Eutanasia significa, etimológicamente, «buena muerte» y se puede definir como el acto deliberado de dar fin a la vida de una persona, producido por voluntad expresa del propio solicitante y con el objeto de evitarle un gran sufrimiento. Sin embargo, acabar con la vida de otra persona, aunque sea a petición propia y para poner fin a sus padecimientos, no debe ser nada fácil y, acerca de su moralidad, es una cuestión que, a mi juicio, debe quedar a la conciencia individual. Yo nunca lo haría ni aceptaría que lo hicieran conmigo, por motivos religiosos, pero no me atrevería a criticar o censurar a quienes piensan lo contrario.

Me parece poco dudoso que, en esta legislatura, más pronto que tarde, se aprobará en España una ley de muerte anticipada. En efecto, hace unos meses, el Congreso de los Diputados (por 201 votos a favor y 140 en contra) aprobó la tramitación parlamentaria de la Proposición de Ley Orgánica de regulación de la eutanasia, presentada por el Grupo Parlamentario Socialista. Esta norma in fieri, previsiblemente con pocos cambios, verá la luz en el Boletín Oficial del Estado a no mucho tardar; sin embargo, con toda probabilidad, será recurrida (por el Partido Popular y por Vox) ante el Tribunal Constitucional. Allí, si el Alto Tribunal sigue su costumbre en normas de esta naturaleza, esta Ley Orgánica estará bastantes años esperando que el intérprete supremo de la Constitución decida acerca de su constitucionalidad (recordemos que la ley del matrimonio homosexual estuvo siete años en tener resolución y que el recurso contra la ley del aborto libre lleva casi once años esperando respuesta). Demoras absolutamente inadmisibles y fuera de toda lógica.

El recurso ante el Tribunal Constitucional no impedirá, sin embargo, la entrada en vigor de la ley y, tal vez antes de finalizar el año 2021, empezará a aplicarse. En este momento, lo que para nosotros es una cuestión teórica, para muchos médicos será una cuestión real, consistente en participar o no en el ritual de la muerte pedida por motivos humanitarios.

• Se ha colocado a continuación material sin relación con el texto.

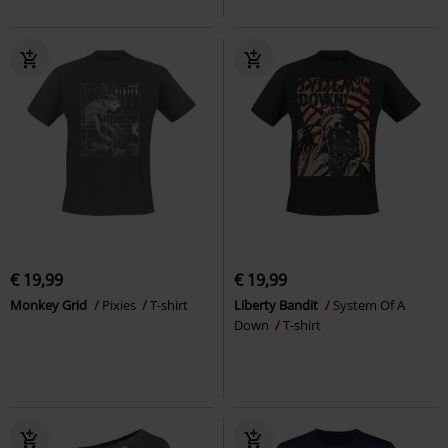
€ 19,99
€ 19,99
Monkey Grid
Pixies
T-shirt
Liberty Bandit
System Of A
Down
T-shirt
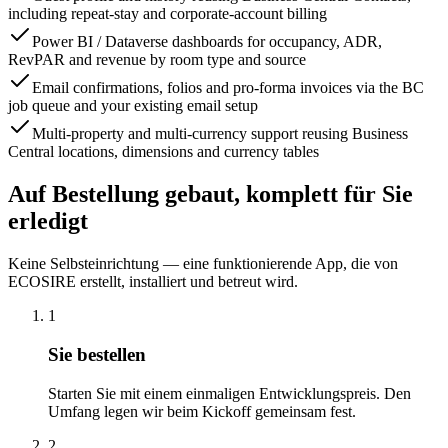
including repeat-stay and corporate-account billing
Power BI / Dataverse dashboards for occupancy, ADR,
RevPAR and revenue by room type and source
Email confirmations, folios and pro-forma invoices via the BC
job queue and your existing email setup
Multi-property and multi-currency support reusing Business
Central locations, dimensions and currency tables
Auf Bestellung gebaut, komplett für Sie
erledigt
Keine Selbsteinrichtung — eine funktionierende App, die von
ECOSIRE erstellt, installiert und betreut wird.
1
Sie bestellen
Starten Sie mit einem einmaligen Entwicklungspreis. Den
Umfang legen wir beim Kickoff gemeinsam fest.
2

Precisamente por ello, la Proposición de Ley Orgánica a la que nos hemos referido ha previsto la posibilidad de que los profesionales sanitarios llamados a colaborar en las prácticas eutanásicas legales puedan acogerse a la objeción de conciencia para negarse a participar en ellas. En concreto, en sus artículos 3.f y 16, se afirma que los profesionales sanitarios directamente implicados en la prestación de ayuda para morir tendrán el derecho de ejercer su «objeción de conciencia sanitaria», definida esta como el derecho individual de los profesionales sanitarios a no atender aquellas demandas de actuación sanitaria reguladas en dicha ley que resultan incompatibles con sus propias convicciones. El rechazo o la negativa a llevar a cabo dichas actuaciones por razones de conciencia (que constará en un Registro creado ad hoc) será una decisión individual del profesional sanitario, la cual deberá manifestarse anticipadamente y por escrito. 

La objeción de conciencia se produce cuando una persona decide libremente no cumplir una norma o un mandato aduciendo una exigencia superior que ella percibe en su conciencia. A pesar de todo, esta exigencia de la propia conciencia se resiste a ser definida con precisión, pues es exigencia de absoluto, que tanto puede ser percibida como la voz de Dios en el hombre, como una exigencia laica de justicia, libertad y dignidad. 

La legalización de ciertos supuestos de objeción de conciencia implica, como afirma el profesor Cámara Villar, integrar la moral en el derecho. La objeción deja de ser una conducta ilegal para transformarse en una técnica jurídica que posibilita conciliar el deber jurídico con el deber moral; resolviendo, por la vía de la excepción, conflictos entre las mayorías que han aprobado las normas y las minorías que no han logrado ver reflejados sus postulados en las mismas. Además, la objeción de conciencia se presenta, en nuestros días, como la necesidad de aceptar una fuente ética de la conducta humana.